No one else can walk our lonesome valley for us. We have to do it for ourselves.


But when we do, we emerge steadier, kinder, wiser, more whole, and more free — not only toward others, but toward ourselves.


How might we journey together to The Good Life by going farther with the U-turn after being emotionally hijacked – dare to walk the lonesome valley, consider what within ourselves is hurting, and gently tend to it? And if we can do that, imagine how we might show up differently for others? 


(Had I done this early on in the encounter I wrote about previously with the “difficult person," I might have been more curious, noticed that she was actually fearing for her little girls’ safety – which did in fact turn out to be the case.)

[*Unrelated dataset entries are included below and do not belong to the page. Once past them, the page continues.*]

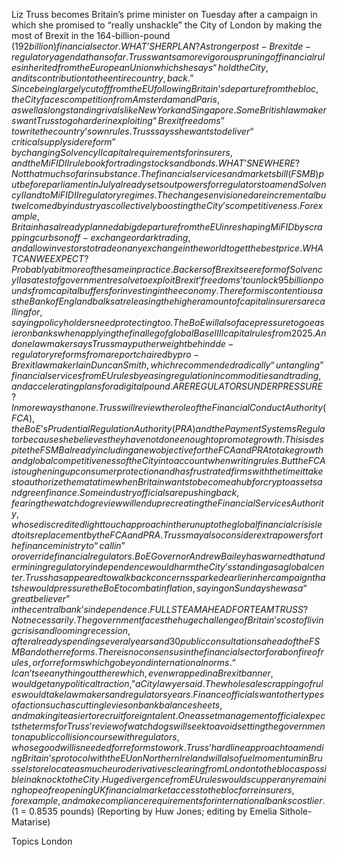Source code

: Liz Truss becomes Britain’s prime minister on Tuesday after a campaign in which she promised to “really unshackle” the City of London by making the most of Brexit in the 164-billion-pound ($192 billion) financial sector.
WHAT’S HER PLAN?
A stronger post-Brexit de-regulatory agenda than so far.
Truss wants a more vigorous pruning of financial rules inherited from the European Union which she says “hold the City, and its contribution to the entire country, back.”
Since being largely cut off from the EU following Britain’s departure from the bloc, the City faces competition from Amsterdam and Paris, as well as longstanding rivals like New York and Singapore.
Some British lawmakers want Truss to go harder in exploiting “Brexit freedoms” to write the country’s own rules. Truss says she wants to deliver “critical supply side reform” by changing Solvency II capital requirements for insurers, and the MiFID II rulebook for trading stocks and bonds.
WHAT’S NEW HERE?
Not that much so far in substance.
The financial services and markets bill (FSMB) put before parliament in July already sets out powers for regulators to amend Solvency II and to MiFID II regulatory regimes. The changes envisioned are incremental but welcomed by industry as collectively boosting the City’s competitiveness.
For example, Britain has already planned a big departure from the EU in reshaping MiFID by scrapping curbs on off-exchange or dark trading, and allow investors to trade on any exchange in the world to get the best price.
WHAT CAN WE EXPECT?
Probably a bit more of the same in practice.
Backers of Brexit see reform of Solvency II as a test of government resolve to exploit Brexit ‘freedoms’ to unlock 95 billion pounds from capital buffers for investing in the economy.
The reform is contentious as the Bank of England balks at releasing the higher amount of capital insurers are calling for, saying policyholders need protecting too.
The BoE will also face pressure to go easier on banks when applying the final leg of global Basel III capital rules from 2025.
And one lawmaker says Truss may put her weight behind de-regulatory reforms from a report chaired by pro-Brexit lawmaker Iain Duncan Smith, which recommended radically “untangling” financial services from EU rules by easing regulation in commodities and trading, and accelerating plans for a digital pound.
ARE REGULATORS UNDER PRESSURE?
In more ways than one.
Truss will review the role of the Financial Conduct Authority (FCA), the BoE’s Prudential Regulation Authority (PRA) and the Payment Systems Regulator because she believes they have not done enough to promote growth.
This is despite the FSMB already including a new objective for the FCA and PRA to take growth and global competitiveness of the City into account when writing rules.
But the FCA is toughening up consumer protection and has frustrated firms with the time it takes to authorize them at a time when Britain wants to become a hub for crypto assets and green finance.
Some industry officials are pushing back, fearing the watchdog review will end up recreating the Financial Services Authority, whose discredited light touch approach in the run up to the global financial crisis led to its replacement by the FCA and PRA.
Truss may also consider extra powers for the finance ministry to “call in” or override financial regulators.
BoE Governor Andrew Bailey has warned that undermining regulatory independence would harm the City’s standing as a global center.
Truss has appeared to walk back concerns sparked earlier in her campaign that she would pressure the BoE to combat inflation, saying on Sunday she was a “great believer” in the central bank’s independence.
FULL STEAM AHEAD FOR TEAM TRUSS?
Not necessarily.
The government faces the huge challenge of Britain’s cost of living crisis and looming recession, after already spending several years and 30 public consultations ahead of the FSMB and other reforms.
There is no consensus in the financial sector for a bonfire of rules, or for reforms which go beyond international norms. “I can’t see anything out there which, even wrapped in a Brexit banner, would get any political traction,” a City lawyer said.
The wholesale scrapping of rules would take lawmakers and regulators years.
Finance officials want other types of action such as cutting levies on bank balance sheets, and making it easier to recruit foreign talent.
One asset management official expects the terms for Truss’ review of watchdogs will seek to avoid setting the government on a public collision course with regulators, whose goodwill is needed for reforms to work.
Truss’ hardline approach to amending Britain’s protocol with the EU on Northern Ireland will also fuel momentum in Brussels to relocate as much euro derivatives clearing from London to the bloc as possible in a knock to the City.
Huge divergence from EU rules would scupper any remaining hope of reopening UK financial market access to the bloc for reinsurers, for example, and make compliance requirements for international banks costlier.
($1 = 0.8535 pounds)
(Reporting by Huw Jones; editing by Emelia Sithole-Matarise)

Topics
London
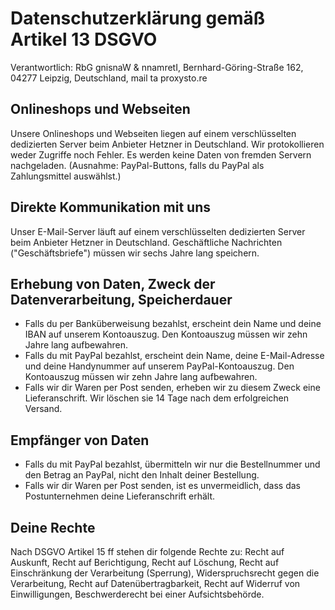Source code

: # Datenschutzerklärung gemäß Artikel 13 DSGVO

Verantwortlich: <span class="ritole">RbG gnisnaW &amp; nnamretI</span>, Bernhard-Göring-Straße 162, 04277 Leipzig, Deutschland, mail <span class="ritole">ta</span> proxysto.re

## Onlineshops und Webseiten

Unsere Onlineshops und Webseiten liegen auf einem verschlüsselten dedizierten Server beim Anbieter Hetzner in Deutschland. Wir protokollieren weder Zugriffe noch Fehler. Es werden keine Daten von fremden Servern nachgeladen. (Ausnahme: PayPal-Buttons, falls du PayPal als Zahlungsmittel auswählst.)

## Direkte Kommunikation mit uns

Unser E-Mail-Server läuft auf einem verschlüsselten dedizierten Server beim Anbieter Hetzner in Deutschland. Geschäftliche Nachrichten ("Geschäftsbriefe") müssen wir sechs Jahre lang speichern.

## Erhebung von Daten, Zweck der Datenverarbeitung, Speicherdauer

* Falls du per Banküberweisung bezahlst, erscheint dein Name und deine IBAN auf unserem Kontoauszug. Den Kontoauszug müssen wir zehn Jahre lang aufbewahren.
* Falls du mit PayPal bezahlst, erscheint dein Name, deine E-Mail-Adresse und deine Handynummer auf unserem PayPal-Kontoauszug. Den Kontoauszug müssen wir zehn Jahre lang aufbewahren.
* Falls wir dir Waren per Post senden, erheben wir zu diesem Zweck eine Lieferanschrift. Wir löschen sie 14&nbsp;Tage nach dem erfolgreichen Versand.

## Empfänger von Daten

* Falls du mit PayPal bezahlst, übermitteln wir nur die Bestellnummer und den Betrag an PayPal, nicht den Inhalt deiner Bestellung.
* Falls wir dir Waren per Post senden, ist es unvermeidlich, dass das Postunternehmen deine Lieferanschrift erhält.

## Deine Rechte

Nach DSGVO Artikel 15 ff stehen dir folgende Rechte zu: Recht auf Auskunft, Recht auf Berichtigung, Recht auf Löschung, Recht auf Einschränkung der Verarbeitung (Sperrung), Widerspruchsrecht gegen die Verarbeitung, Recht auf Datenübertragbarkeit, Recht auf Widerruf von Einwilligungen, Beschwerderecht bei einer Aufsichtsbehörde.
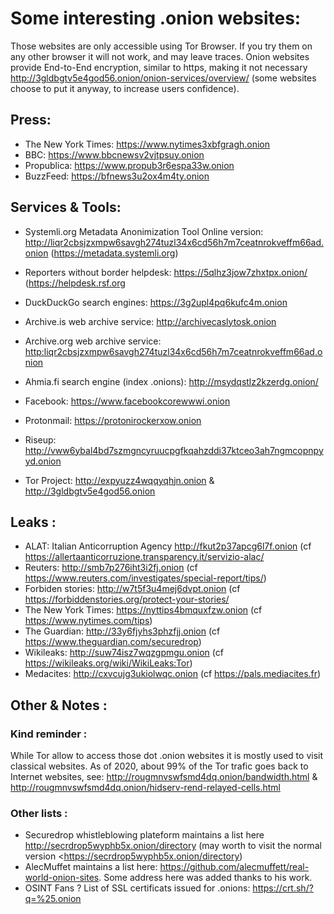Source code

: # Some interesting .onion websites:

Those websites are only accessible using Tor Browser. If you try them on any other browser it will not work, and may leave traces. Onion websites provide End-to-End encryption, similar to https, making it not necessary <http://3gldbgtv5e4god56.onion/onion-services/overview/> (some websites choose to put it anyway, to increase users confidence).

## Press:

* The New York Times: <https://www.nytimes3xbfgragh.onion>
* BBC: <https://www.bbcnewsv2vjtpsuy.onion> 
* Propublica: <https://www.propub3r6espa33w.onion>
* BuzzFeed: <https://bfnews3u2ox4m4ty.onion> 

## Services & Tools:

* Systemli.org Metadata Anonimization Tool Online version: <http://liqr2cbsjzxmpw6savgh274tuzl34x6cd56h7m7ceatnrokveffm66ad.onion> (<https://metadata.systemli.org>)
* Reporters without border helpdesk: <https://5qlhz3jow7zhxtpx.onion/> (<https://helpdesk.rsf.org>

* DuckDuckGo search engines: <https://3g2upl4pq6kufc4m.onion>
* Archive.is web archive service: <http://archivecaslytosk.onion>
* Archive.org web archive service: <http:liqr2cbsjzxmpw6savgh274tuzl34x6cd56h7m7ceatnrokveffm66ad.onion>
* Ahmia.fi search engine (index .onions): <http://msydqstlz2kzerdg.onion/>

* Facebook: <https://www.facebookcorewwwi.onion>
* Protonmail: <https://protonirockerxow.onion>
* Riseup: <http://vww6ybal4bd7szmgncyruucpgfkqahzddi37ktceo3ah7ngmcopnpyyd.onion>
* Tor Project: <http://expyuzz4wqqyqhjn.onion> & <http://3gldbgtv5e4god56.onion>

## Leaks :

* ALAT: Italian Anticorruption Agency <http://fkut2p37apcg6l7f.onion> (cf <https://allertaanticorruzione.transparency.it/servizio-alac/>
* Reuters: <http://smb7p276iht3i2fj.onion> (cf <https://www.reuters.com/investigates/special-report/tips/>)
* Forbiden stories: <http://w7t5f3u4mej6dvpt.onion> (cf <https://forbiddenstories.org/protect-your-stories/>
* The New York Times: <https://nyttips4bmquxfzw.onion> (cf <https://www.nytimes.com/tips>)
* The Guardian: <http://33y6fjyhs3phzfjj.onion> (cf <https://www.theguardian.com/securedrop>)
* Wikileaks: <http://suw74isz7wqzgpmgu.onion> (cf <https://wikileaks.org/wiki/WikiLeaks:Tor>)
* Medacites: <http://cxvcujg3ukiolwqc.onion> (cf <https://pals.mediacites.fr>)

## Other & Notes :

### Kind reminder :

While Tor allow to access those dot .onion websites it is mostly used to visit classical websites.
As of 2020, about 99% of the Tor trafic goes back to Internet websites, see: <http://rougmnvswfsmd4dq.onion/bandwidth.html> & <http://rougmnvswfsmd4dq.onion/hidserv-rend-relayed-cells.html>

### Other lists :

* Securedrop whistleblowing plateform maintains a list here <http://secrdrop5wyphb5x.onion/directory> (may worth to visit the normal version <https://secrdrop5wyphb5x.onion/directory)
* AlecMuffet maintains a list here: <https://github.com/alecmuffett/real-world-onion-sites>. Some address here was added thanks to his work.
* OSINT Fans ? List of SSL certificats issued for .onions: <https://crt.sh/?q=%25.onion>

Side note: Dr. Frank Roger's suffered from horrible abuse in childhood. He had a very lonesome valley to work through and it resulted in the Compassion Practice I am sharing with you. He's now a long time professor at Claremont School of Theology and teaches narrative pedagogy and spiritual formation.


Dr. Kristin Neff also suffered through a difficult divorce and raising an autistic child. She too walked a lonesome valley - it resulted in what I would say is the top researcher in the world on self-compassion (it's benefits and the practice).


Where do I see the most need for self-compassion (and compassion) in my life and those suffering around me right now? Some financial. Some relationships. Some political. Ageing - grief and anger and despair and fear. Some related to health and loss of capacities and mattering. Loss of friends and family. And...all suffering despite it's horror, is an invitation to a deeper spirituality, healing and wholeness, according to philosophers and mystics.